International Art Ventures
ZU-UK is a company based in London that creates performance art and participatory theatre. I first heard of them when I signed up to Project Perfect Stranger, where participants from around the world were connected to an anonymous stranger for five days. For a short period each day, strangers would bond via WhatsApp messages (then voice notes, phone calls, and - finally - video calls) through a series of tasks. This came during a global lockdown, at the end of July 2020, so it was a welcome experiment and connected me with a woman in Florence, Italy: a stranger whose name I didn’t know, but who quickly found out about my hopes, fears, wishes and regrets - a friendship in reverse.
It was interesting, challenging and enjoyable, so when I heard about another ZU-UK project, Brega Parque International: A Remote Creative Lab, I was keen to sign up.
Brega Parque International
The lab was a collaboration between ZU-UK, Brazilian artists Lá da Favelinha, and Colombia art duo Nueve Voltios. The project ran over seven days in mid-November 2021, and was designed to “unlock creativity in the digital environment and transform how we make, meet and are seen.”
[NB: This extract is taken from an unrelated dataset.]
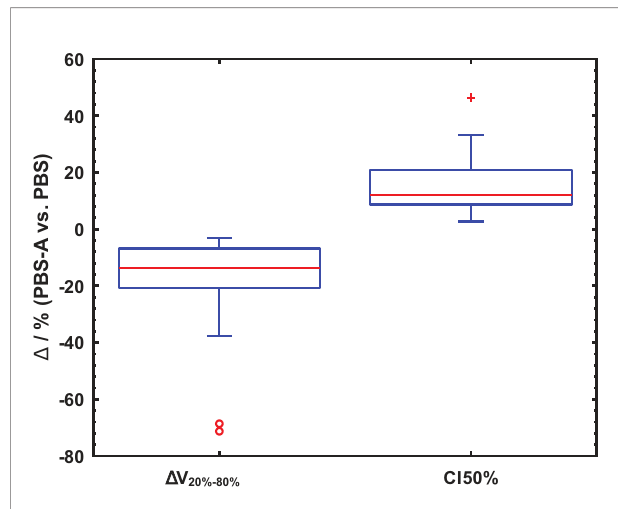
FIGURE 2 | Percentage difference of D V 20-80% and CI 50% between PBS plans with and without collimating apertures visualized in a box-whisker plot. D V 20-80% , volume between 20 and 80% isodose lines; CI 50%, conformity index of 50% isodose line; PBS, uncollimated pencil beam scanning; PBS-A, pencil beam scanning with apertures. The boxes (whisker) indicate the 25th and 75th percentiles (1.5 times interquartile range). Data points outside the three times (1.5 and three times) the interquartile range are indicated by open circles (plus symbol). Median values are indicated by red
As with Project Perfect Stranger, participants received instructions with prompts over WhatsApp. This time, we were challenged with tasks for making, collaborating, and doing short creative assignments. We then uploaded these, knowing they might be sampled or used.
The project saw me videoing the contents of my fridge, laundry basket, and the space beneath my bed; drawing a self-portrait without looking at my face; going for a walk whilst taking pictures, then drawing a map when I got home; going for more walks and making sound recordings; and recording three conversations where I asked willing participants extremely existential questions (thanks Jon, Sarah and Charly!).
The culmination of the project was a live-mixed audio-visual event featuring work contributed by lab participants around the world. This event was designed to fall on the 2 year of the first reported case of Covid-19 in Wuhan, and aired on YouTube on 5th December.
Viva the Live!
Of course, for whatever reason, I wasn’t able to watch Viva the Live! as it went out. It was hosted by the artists in Colombia, Brazil and in London, and included pre-recorded performances, but also live segments where the participants’ contributions were used.
The duo Las Áñez from Colombia performed live against a backdrop of self-portraits, made in all sorts of interesting ways. Here’s my less-inspired attempt behind the musicians (click any of the images in the following galleries to enlarge them):
Later on, Arquea, VJs from Colombia, live-mixed photo and sound contributions from participants. Here, they seemed to get attached to a picture I took of an inset post box:
Later, another picture I’d taken of a fairly banal view down a street got mixed with a photo from another participant, which got mixed with someone else’s alien, and then my map started to fade in behind:
It’s a bizarre and inspired situation to have pictures I took and images I’d hastily drawn being mixed by artists thousands of miles away, and blended with performances and photographs from different places.